ASSIGNED TASK:
Your answer should consist of each line below that includes the word "flowers".

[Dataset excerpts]
──────────────────────────────

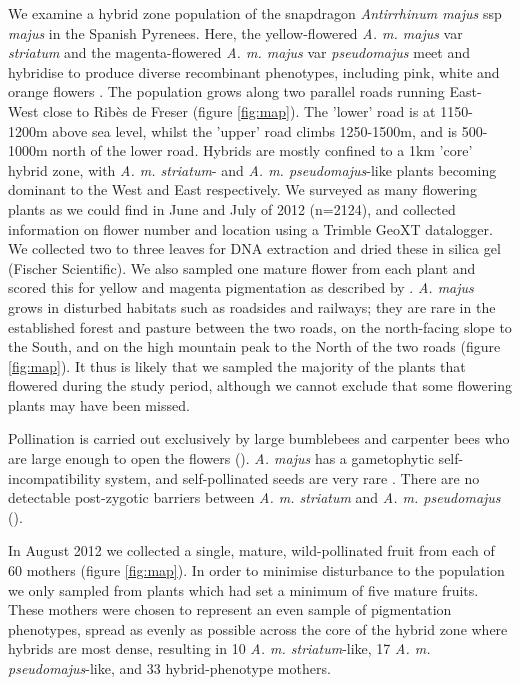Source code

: \documentclass[10pt, a4paper, twocolumn]{article} %
\begin{document}
We examine a hybrid zone population of the snapdragon \textit{Antirrhinum majus} ssp \textit{majus} in the Spanish Pyrenees. Here, the yellow-flowered \textit{A. m. majus} var \textit{striatum} and the magenta-flowered \textit{A. m. majus} var \textit{pseudomajus} meet and hybridise to produce diverse recombinant phenotypes, including pink, white and orange flowers \citep{whibley2004molecular}.
The population grows along two parallel roads running East-West close to Rib\`{e}s de Freser (figure \ref{fig:map}). The ’lower’ road is at 1150-1200m above sea level, whilst the ’upper’ road climbs 1250-1500m, and is 500-1000m north of the lower road. Hybrids are mostly confined to a 1km ’core’ hybrid zone, with \textit{A. m. striatum}- and \textit{A. m. pseudomajus}-like plants becoming dominant to the West and East respectively. We surveyed as many flowering plants as we could find in June and July of 2012 (n=2124), and collected information on flower number and location using a Trimble GeoXT datalogger. We collected two to three leaves for DNA extraction and dried these in silica gel (Fischer Scientific). We also sampled one mature flower from each plant and scored this for yellow and magenta pigmentation as described by \cite{whibley2004molecular}. \textit{A. majus} grows in disturbed habitats such as roadsides and railways; they are rare in the established forest and pasture between the two roads, on the north-facing slope to the South, and on the high mountain peak to the North of the two roads (figure \ref{fig:map}). It thus is likely that we sampled the majority of the plants that flowered during the study period, although we cannot exclude that some flowering plants may have been missed. 

Pollination is carried out exclusively by large bumblebees and carpenter bees who are large enough to open the flowers (\cite{vargas2010occluded, andalo2019prevalence}). \textit{A. majus} has a gametophytic self-incompatibility system, and self-pollinated seeds are very rare \parencite{surendranadh2022effects}. There are no detectable post-zygotic barriers between \textit{A. m. striatum} and \textit{A. m. pseudomajus} (\cite{andalo2010post}).

In August 2012 we collected a single, mature, wild-pollinated fruit from each of 60 mothers (figure \ref{fig:map}). In order to minimise disturbance to the population we only sampled from plants which had set a minimum of five mature fruits. These mothers were chosen to represent an even sample of pigmentation phenotypes, spread as evenly as possible across the core of the hybrid zone where hybrids are most dense, resulting in 10 \textit{A. m. striatum}-like, 17 \textit{A. m. pseudomajus}-like, and 33 hybrid-phenotype mothers.
\end{document}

──────────────────────────────

ANSWER AREA:
We examine a hybrid zone population of the snapdragon \textit{Antirrhinum majus} ssp \textit{majus} in the Spanish Pyrenees. Here, the yellow-flowered \textit{A. m. majus} var \textit{striatum} and the magenta-flowered \textit{A. m. majus} var \textit{pseudomajus} meet and hybridise to produce diverse recombinant phenotypes, including pink, white and orange flowers \citep{whibley2004molecular}.
Pollination is carried out exclusively by large bumblebees and carpenter bees who are large enough to open the flowers (\cite{vargas2010occluded, andalo2019prevalence}). \textit{A. majus} has a gametophytic self-incompatibility system, and self-pollinated seeds are very rare \parencite{surendranadh2022effects}. There are no detectable post-zygotic barriers between \textit{A. m. striatum} and \textit{A. m. pseudomajus} (\cite{andalo2010post}).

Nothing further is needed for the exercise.